1. A bispecific antibody, characterized in that the bispecific antibody comprises a first antibody that specifically binds a first antigen and a second antibody that specifically binds a second antigen; the first antigen is PD1 and the second antigen is FGL1; the first antibody is a full length antibody, the heavy chain variable region of one heavy chain of the first antibody forms an antigen binding site with the light chain variable region of one light chain, the heavy chain variable region of the other heavy chain forms an antigen binding site with the light chain variable region of the other light chain, and the second antibody comprises a VHH; the bispecific antibody comprises two first polypeptide chains each independently comprising a light chain of the first antibody and two second polypeptide chains each independently comprising a heavy chain of the first antibody and the VHH; the first antibody specifically binds to PD1, wherein HCDR1 of the first antibody is set forth in SEQ ID NO:1 is shown in the specification; HCDR2 is set forth in SEQ ID NO:2 is shown in the figure; HCDR3 is set forth in SEQ ID NO:3 is shown in the figure; LCDR1 is as set forth in SEQ ID NO:4 is shown in the figure; LCDR2 is as set forth in SEQ ID NO:5 is shown in the figure; LCDR3 is as set forth in SEQ ID NO:6 is shown in the figure; the VHH specifically binds to FGL1, and HCDR1 of the VHH is shown in SEQ ID NO: shown in figure 7; HCDR2 is set forth in SEQ ID NO: shown as 8; HCDR3 is set forth in SEQ ID NO: shown at 9.

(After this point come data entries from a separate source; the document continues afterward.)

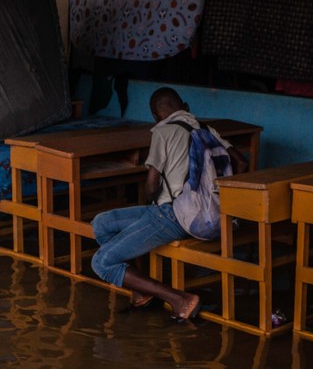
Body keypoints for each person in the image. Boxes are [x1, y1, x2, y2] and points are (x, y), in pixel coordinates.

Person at [90, 87, 249, 320]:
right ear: (185, 107)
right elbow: (241, 163)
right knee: (102, 224)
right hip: (209, 215)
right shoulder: (206, 129)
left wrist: (153, 205)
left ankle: (179, 299)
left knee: (102, 262)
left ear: (156, 116)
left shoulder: (162, 131)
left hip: (174, 215)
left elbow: (151, 186)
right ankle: (141, 290)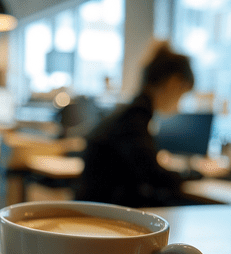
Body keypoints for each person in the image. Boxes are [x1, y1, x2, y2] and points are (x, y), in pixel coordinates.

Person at [75, 43, 199, 208]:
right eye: (182, 95)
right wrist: (193, 174)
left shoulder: (130, 113)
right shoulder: (135, 118)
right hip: (105, 212)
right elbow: (153, 175)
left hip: (100, 205)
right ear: (174, 83)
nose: (179, 104)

2. The bispecific antibody of claim 1, characterized in that it comprises one or more of said VHHs, optionally linked to the N-terminus or C-terminus of the heavy chain of the first antibody by a linker.

3. The bispecific antibody of any one of claims 1-2, wherein the first antibody binds PD1, wherein the heavy chain variable region of the first antibody is as set forth in SEQ ID NO: 11; the light chain variable region is shown in SEQ ID NO: shown at 12.

4. The bispecific antibody of any one of claims 1-2, wherein the VHH specifically binds to FGL1, the VHH having the amino acid sequence set forth in SEQ ID NO: shown at 13.

5. The bispecific antibody of any one of claims 1-2, wherein the bispecific antibody comprises SEQ ID NO:17 and a first polypeptide chain as set forth in SEQ ID NO:18, and a second polypeptide chain indicated at 18.